### Tekst źródłowy ###

Przypuszczałam, że poroni. No i wiedziałam, że Blair będzie żyć w zaprzeczeniu, czyli będzie przekonywała siebie samą, że jest w ciąży w Louisem. Ciekawe jak rozwiążą ich związek. Chuck pewnie stanie się celem Ivy, ponieważ jest bogaty, a jej się nie przelewa. Co jej po biednym Danie, który swoją drogą coraz bardziej się pogrąża. Po tym sezonie chyba już nic nie zostanie z moralnego chłopaka, jakim był w pierwszym i drugim sezonie.
Co do S., niech sobie rzuca szkołę. I tak do niej nie pasowała, to co wyprawiała na studiach stanowi obrazę dla prawdziwych studentów. No i pani dziekan odetchnie z ulgą, że wreszcie pozbędzie się kłopotu. Swoją drogą nie wiem, po co ona przyjmowała ją z powrotem.

###

Zestaw zadań -
**1)** Odpowiedz na podstawie komentarza na poniższe pytania.
(a) Dlaczego według komentarza Chuck stanie się celem Ivy?
(b) W których sezonach Dan był moralnym chłopakiem?
(c) Kto odetchnie z ulgą, gdy S. rzuci szkołę?
**2)** Przepisz bez zmian fragment komentarza od słów „Przypuszczałam, że poroni.” aż do słów „i drugim sezonie.” włącznie.
**3)** Streść komentarz w dwóch zdaniach.
Opieraj się wyłącznie na komentarzu.

### Wyodrębnione dane ###

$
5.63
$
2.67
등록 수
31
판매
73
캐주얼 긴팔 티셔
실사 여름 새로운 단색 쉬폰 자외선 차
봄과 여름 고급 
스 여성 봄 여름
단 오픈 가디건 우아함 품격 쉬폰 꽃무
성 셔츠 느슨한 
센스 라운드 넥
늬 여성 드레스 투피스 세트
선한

###

Wyniki zadań -
**1)**
(a) Ponieważ jest bogaty, a jej się nie przelewa.
(b) W pierwszym i drugim sezonie.
(c) Pani dziekan.

**2)**
Przypuszczałam, że poroni. No i wiedziałam, że Blair będzie żyć w zaprzeczeniu, czyli będzie przekonywała siebie samą, że jest w ciąży w Louisem. Ciekawe jak rozwiążą ich związek. Chuck pewnie stanie się celem Ivy, ponieważ jest bogaty, a jej się nie przelewa. Co jej po biednym Danie, który swoją drogą coraz bardziej się pogrąża. Po tym sezonie chyba już nic nie zostanie z moralnego chłopaka, jakim był w pierwszym i drugim sezonie.

**3)** Według komentarza Blair będzie żyć w zaprzeczeniu i przekonywać samą siebie, że jest w ciąży, Chuck stanie się celem Ivy, a Dan coraz bardziej się pogrąża. S. może rzucić szkołę, do której i tak nie pasowała, a pani dziekan odetchnie z ulgą, że pozbędzie się kłopotu.